[[ Task inputs open ]]
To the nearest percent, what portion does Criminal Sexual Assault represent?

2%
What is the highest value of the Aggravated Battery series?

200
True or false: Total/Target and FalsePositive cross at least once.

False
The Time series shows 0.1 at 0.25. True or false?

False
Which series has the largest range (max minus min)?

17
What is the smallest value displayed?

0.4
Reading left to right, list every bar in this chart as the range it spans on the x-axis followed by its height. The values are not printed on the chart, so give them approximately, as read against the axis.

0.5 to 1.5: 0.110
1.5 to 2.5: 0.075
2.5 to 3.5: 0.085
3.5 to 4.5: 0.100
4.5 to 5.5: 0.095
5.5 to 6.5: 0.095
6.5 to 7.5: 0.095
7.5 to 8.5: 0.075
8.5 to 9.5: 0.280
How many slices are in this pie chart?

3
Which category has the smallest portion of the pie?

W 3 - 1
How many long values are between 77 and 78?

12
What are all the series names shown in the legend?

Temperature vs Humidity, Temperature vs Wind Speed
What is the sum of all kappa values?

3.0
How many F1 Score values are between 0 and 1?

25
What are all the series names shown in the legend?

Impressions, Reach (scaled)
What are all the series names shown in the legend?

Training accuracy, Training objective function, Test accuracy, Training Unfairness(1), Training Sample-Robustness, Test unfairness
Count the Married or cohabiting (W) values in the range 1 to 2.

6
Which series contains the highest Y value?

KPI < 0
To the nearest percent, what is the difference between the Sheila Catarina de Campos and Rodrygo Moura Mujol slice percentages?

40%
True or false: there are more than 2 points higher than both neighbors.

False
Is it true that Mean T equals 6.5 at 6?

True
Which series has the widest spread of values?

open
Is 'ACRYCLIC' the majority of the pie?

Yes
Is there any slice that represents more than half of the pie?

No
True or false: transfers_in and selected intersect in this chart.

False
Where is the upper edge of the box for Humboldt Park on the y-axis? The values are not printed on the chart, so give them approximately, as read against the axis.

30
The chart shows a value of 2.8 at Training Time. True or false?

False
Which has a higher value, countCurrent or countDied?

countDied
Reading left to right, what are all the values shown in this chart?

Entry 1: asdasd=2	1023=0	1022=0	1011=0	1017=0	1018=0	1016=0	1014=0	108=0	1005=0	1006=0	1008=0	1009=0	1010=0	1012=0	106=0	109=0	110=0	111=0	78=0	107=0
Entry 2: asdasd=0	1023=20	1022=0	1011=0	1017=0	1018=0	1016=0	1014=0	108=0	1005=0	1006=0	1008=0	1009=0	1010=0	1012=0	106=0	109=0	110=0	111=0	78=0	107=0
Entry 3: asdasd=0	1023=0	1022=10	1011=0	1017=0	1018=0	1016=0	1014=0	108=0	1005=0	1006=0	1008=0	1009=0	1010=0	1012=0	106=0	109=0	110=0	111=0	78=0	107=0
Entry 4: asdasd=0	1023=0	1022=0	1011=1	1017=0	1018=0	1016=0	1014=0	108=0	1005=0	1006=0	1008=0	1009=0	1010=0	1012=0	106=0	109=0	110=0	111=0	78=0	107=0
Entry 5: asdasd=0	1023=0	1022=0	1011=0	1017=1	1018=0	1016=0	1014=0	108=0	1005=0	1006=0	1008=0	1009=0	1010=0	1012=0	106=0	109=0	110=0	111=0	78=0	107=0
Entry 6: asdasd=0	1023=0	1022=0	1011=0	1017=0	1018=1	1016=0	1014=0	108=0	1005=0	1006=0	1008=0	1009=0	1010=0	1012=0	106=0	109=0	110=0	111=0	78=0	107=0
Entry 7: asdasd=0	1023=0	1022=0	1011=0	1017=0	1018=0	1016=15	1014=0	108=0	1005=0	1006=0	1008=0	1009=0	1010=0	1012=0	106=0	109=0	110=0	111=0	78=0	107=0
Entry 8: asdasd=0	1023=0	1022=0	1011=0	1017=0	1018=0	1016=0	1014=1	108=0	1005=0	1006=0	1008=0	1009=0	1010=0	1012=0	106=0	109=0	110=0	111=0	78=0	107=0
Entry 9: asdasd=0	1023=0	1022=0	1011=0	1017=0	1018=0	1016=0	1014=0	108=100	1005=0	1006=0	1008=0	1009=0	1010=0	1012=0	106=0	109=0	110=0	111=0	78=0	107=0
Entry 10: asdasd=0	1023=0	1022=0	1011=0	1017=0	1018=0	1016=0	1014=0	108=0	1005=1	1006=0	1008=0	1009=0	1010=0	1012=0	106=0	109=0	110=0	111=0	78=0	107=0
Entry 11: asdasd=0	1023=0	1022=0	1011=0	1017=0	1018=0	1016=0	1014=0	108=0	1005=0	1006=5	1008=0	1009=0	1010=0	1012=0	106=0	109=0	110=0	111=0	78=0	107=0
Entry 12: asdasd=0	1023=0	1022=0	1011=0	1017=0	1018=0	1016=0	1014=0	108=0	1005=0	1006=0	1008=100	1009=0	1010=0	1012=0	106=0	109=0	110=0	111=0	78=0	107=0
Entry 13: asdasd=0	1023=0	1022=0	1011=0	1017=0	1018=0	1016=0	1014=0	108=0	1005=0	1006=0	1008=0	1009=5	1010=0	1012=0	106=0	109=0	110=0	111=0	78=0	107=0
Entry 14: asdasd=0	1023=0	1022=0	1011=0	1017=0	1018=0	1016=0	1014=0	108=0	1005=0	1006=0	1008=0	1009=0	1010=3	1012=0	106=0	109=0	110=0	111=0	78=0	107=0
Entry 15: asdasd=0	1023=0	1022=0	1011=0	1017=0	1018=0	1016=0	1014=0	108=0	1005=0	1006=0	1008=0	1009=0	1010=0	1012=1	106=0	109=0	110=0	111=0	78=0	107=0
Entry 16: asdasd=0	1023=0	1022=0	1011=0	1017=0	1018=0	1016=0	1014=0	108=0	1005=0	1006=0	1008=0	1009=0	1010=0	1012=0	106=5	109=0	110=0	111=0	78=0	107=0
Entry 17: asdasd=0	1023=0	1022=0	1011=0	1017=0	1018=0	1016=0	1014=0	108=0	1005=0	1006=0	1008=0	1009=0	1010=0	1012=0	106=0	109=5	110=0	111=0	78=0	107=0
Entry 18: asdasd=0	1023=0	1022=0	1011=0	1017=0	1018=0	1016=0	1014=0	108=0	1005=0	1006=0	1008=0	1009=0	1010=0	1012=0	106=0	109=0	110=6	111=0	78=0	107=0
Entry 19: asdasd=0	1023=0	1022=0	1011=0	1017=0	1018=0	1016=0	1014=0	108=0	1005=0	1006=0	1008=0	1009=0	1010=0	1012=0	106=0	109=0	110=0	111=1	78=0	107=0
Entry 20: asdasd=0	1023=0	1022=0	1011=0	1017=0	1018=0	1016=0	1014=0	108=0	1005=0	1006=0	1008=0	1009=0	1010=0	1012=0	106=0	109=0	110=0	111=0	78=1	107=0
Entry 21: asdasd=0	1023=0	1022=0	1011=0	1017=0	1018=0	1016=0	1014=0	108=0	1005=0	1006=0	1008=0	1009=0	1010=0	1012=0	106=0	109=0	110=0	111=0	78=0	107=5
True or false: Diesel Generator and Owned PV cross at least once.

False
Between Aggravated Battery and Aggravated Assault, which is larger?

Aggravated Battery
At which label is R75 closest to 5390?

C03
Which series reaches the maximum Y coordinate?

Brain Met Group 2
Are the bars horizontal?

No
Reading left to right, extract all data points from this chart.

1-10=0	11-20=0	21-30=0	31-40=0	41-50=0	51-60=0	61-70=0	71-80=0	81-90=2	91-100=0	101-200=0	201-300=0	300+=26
[[ Task inputs closed ]]
Switch "legend" to "key" everywhere it appears in the records above and give the records again with nothing else changed.

Answer for this exercise:
To the nearest percent, what portion does Criminal Sexual Assault represent?

2%
What is the highest value of the Aggravated Battery series?

200
True or false: Total/Target and FalsePositive cross at least once.

False
The Time series shows 0.1 at 0.25. True or false?

False
Which series has the largest range (max minus min)?

17
What is the smallest value displayed?

0.4
Reading left to right, list every bar in this chart as the range it spans on the x-axis followed by its height. The values are not printed on the chart, so give them approximately, as read against the axis.

0.5 to 1.5: 0.110
1.5 to 2.5: 0.075
2.5 to 3.5: 0.085
3.5 to 4.5: 0.100
4.5 to 5.5: 0.095
5.5 to 6.5: 0.095
6.5 to 7.5: 0.095
7.5 to 8.5: 0.075
8.5 to 9.5: 0.280
How many slices are in this pie chart?

3
Which category has the smallest portion of the pie?

W 3 - 1
How many long values are between 77 and 78?

12
What are all the series names shown in the key?

Temperature vs Humidity, Temperature vs Wind Speed
What is the sum of all kappa values?

3.0
How many F1 Score values are between 0 and 1?

25
What are all the series names shown in the key?

Impressions, Reach (scaled)
What are all the series names shown in the key?

Training accuracy, Training objective function, Test accuracy, Training Unfairness(1), Training Sample-Robustness, Test unfairness
Count the Married or cohabiting (W) values in the range 1 to 2.

6
Which series contains the highest Y value?

KPI < 0
To the nearest percent, what is the difference between the Sheila Catarina de Campos and Rodrygo Moura Mujol slice percentages?

40%
True or false: there are more than 2 points higher than both neighbors.

False
Is it true that Mean T equals 6.5 at 6?

True
Which series has the widest spread of values?

open
Is 'ACRYCLIC' the majority of the pie?

Yes
Is there any slice that represents more than half of the pie?

No
True or false: transfers_in and selected intersect in this chart.

False
Where is the upper edge of the box for Humboldt Park on the y-axis? The values are not printed on the chart, so give them approximately, as read against the axis.

30
The chart shows a value of 2.8 at Training Time. True or false?

False
Which has a higher value, countCurrent or countDied?

countDied
Reading left to right, what are all the values shown in this chart?

Entry 1: asdasd=2	1023=0	1022=0	1011=0	1017=0	1018=0	1016=0	1014=0	108=0	1005=0	1006=0	1008=0	1009=0	1010=0	1012=0	106=0	109=0	110=0	111=0	78=0	107=0
Entry 2: asdasd=0	1023=20	1022=0	1011=0	1017=0	1018=0	1016=0	1014=0	108=0	1005=0	1006=0	1008=0	1009=0	1010=0	1012=0	106=0	109=0	110=0	111=0	78=0	107=0
Entry 3: asdasd=0	1023=0	1022=10	1011=0	1017=0	1018=0	1016=0	1014=0	108=0	1005=0	1006=0	1008=0	1009=0	1010=0	1012=0	106=0	109=0	110=0	111=0	78=0	107=0
Entry 4: asdasd=0	1023=0	1022=0	1011=1	1017=0	1018=0	1016=0	1014=0	108=0	1005=0	1006=0	1008=0	1009=0	1010=0	1012=0	106=0	109=0	110=0	111=0	78=0	107=0
Entry 5: asdasd=0	1023=0	1022=0	1011=0	1017=1	1018=0	1016=0	1014=0	108=0	1005=0	1006=0	1008=0	1009=0	1010=0	1012=0	106=0	109=0	110=0	111=0	78=0	107=0
Entry 6: asdasd=0	1023=0	1022=0	1011=0	1017=0	1018=1	1016=0	1014=0	108=0	1005=0	1006=0	1008=0	1009=0	1010=0	1012=0	106=0	109=0	110=0	111=0	78=0	107=0
Entry 7: asdasd=0	1023=0	1022=0	1011=0	1017=0	1018=0	1016=15	1014=0	108=0	1005=0	1006=0	1008=0	1009=0	1010=0	1012=0	106=0	109=0	110=0	111=0	78=0	107=0
Entry 8: asdasd=0	1023=0	1022=0	1011=0	1017=0	1018=0	1016=0	1014=1	108=0	1005=0	1006=0	1008=0	1009=0	1010=0	1012=0	106=0	109=0	110=0	111=0	78=0	107=0
Entry 9: asdasd=0	1023=0	1022=0	1011=0	1017=0	1018=0	1016=0	1014=0	108=100	1005=0	1006=0	1008=0	1009=0	1010=0	1012=0	106=0	109=0	110=0	111=0	78=0	107=0
Entry 10: asdasd=0	1023=0	1022=0	1011=0	1017=0	1018=0	1016=0	1014=0	108=0	1005=1	1006=0	1008=0	1009=0	1010=0	1012=0	106=0	109=0	110=0	111=0	78=0	107=0
Entry 11: asdasd=0	1023=0	1022=0	1011=0	1017=0	1018=0	1016=0	1014=0	108=0	1005=0	1006=5	1008=0	1009=0	1010=0	1012=0	106=0	109=0	110=0	111=0	78=0	107=0
Entry 12: asdasd=0	1023=0	1022=0	1011=0	1017=0	1018=0	1016=0	1014=0	108=0	1005=0	1006=0	1008=100	1009=0	1010=0	1012=0	106=0	109=0	110=0	111=0	78=0	107=0
Entry 13: asdasd=0	1023=0	1022=0	1011=0	1017=0	1018=0	1016=0	1014=0	108=0	1005=0	1006=0	1008=0	1009=5	1010=0	1012=0	106=0	109=0	110=0	111=0	78=0	107=0
Entry 14: asdasd=0	1023=0	1022=0	1011=0	1017=0	1018=0	1016=0	1014=0	108=0	1005=0	1006=0	1008=0	1009=0	1010=3	1012=0	106=0	109=0	110=0	111=0	78=0	107=0
Entry 15: asdasd=0	1023=0	1022=0	1011=0	1017=0	1018=0	1016=0	1014=0	108=0	1005=0	1006=0	1008=0	1009=0	1010=0	1012=1	106=0	109=0	110=0	111=0	78=0	107=0
Entry 16: asdasd=0	1023=0	1022=0	1011=0	1017=0	1018=0	1016=0	1014=0	108=0	1005=0	1006=0	1008=0	1009=0	1010=0	1012=0	106=5	109=0	110=0	111=0	78=0	107=0
Entry 17: asdasd=0	1023=0	1022=0	1011=0	1017=0	1018=0	1016=0	1014=0	108=0	1005=0	1006=0	1008=0	1009=0	1010=0	1012=0	106=0	109=5	110=0	111=0	78=0	107=0
Entry 18: asdasd=0	1023=0	1022=0	1011=0	1017=0	1018=0	1016=0	1014=0	108=0	1005=0	1006=0	1008=0	1009=0	1010=0	1012=0	106=0	109=0	110=6	111=0	78=0	107=0
Entry 19: asdasd=0	1023=0	1022=0	1011=0	1017=0	1018=0	1016=0	1014=0	108=0	1005=0	1006=0	1008=0	1009=0	1010=0	1012=0	106=0	109=0	110=0	111=1	78=0	107=0
Entry 20: asdasd=0	1023=0	1022=0	1011=0	1017=0	1018=0	1016=0	1014=0	108=0	1005=0	1006=0	1008=0	1009=0	1010=0	1012=0	106=0	109=0	110=0	111=0	78=1	107=0
Entry 21: asdasd=0	1023=0	1022=0	1011=0	1017=0	1018=0	1016=0	1014=0	108=0	1005=0	1006=0	1008=0	1009=0	1010=0	1012=0	106=0	109=0	110=0	111=0	78=0	107=5
True or false: Diesel Generator and Owned PV cross at least once.

False
Between Aggravated Battery and Aggravated Assault, which is larger?

Aggravated Battery
At which label is R75 closest to 5390?

C03
Which series reaches the maximum Y coordinate?

Brain Met Group 2
Are the bars horizontal?

No
Reading left to right, extract all data points from this chart.

1-10=0	11-20=0	21-30=0	31-40=0	41-50=0	51-60=0	61-70=0	71-80=0	81-90=2	91-100=0	101-200=0	201-300=0	300+=26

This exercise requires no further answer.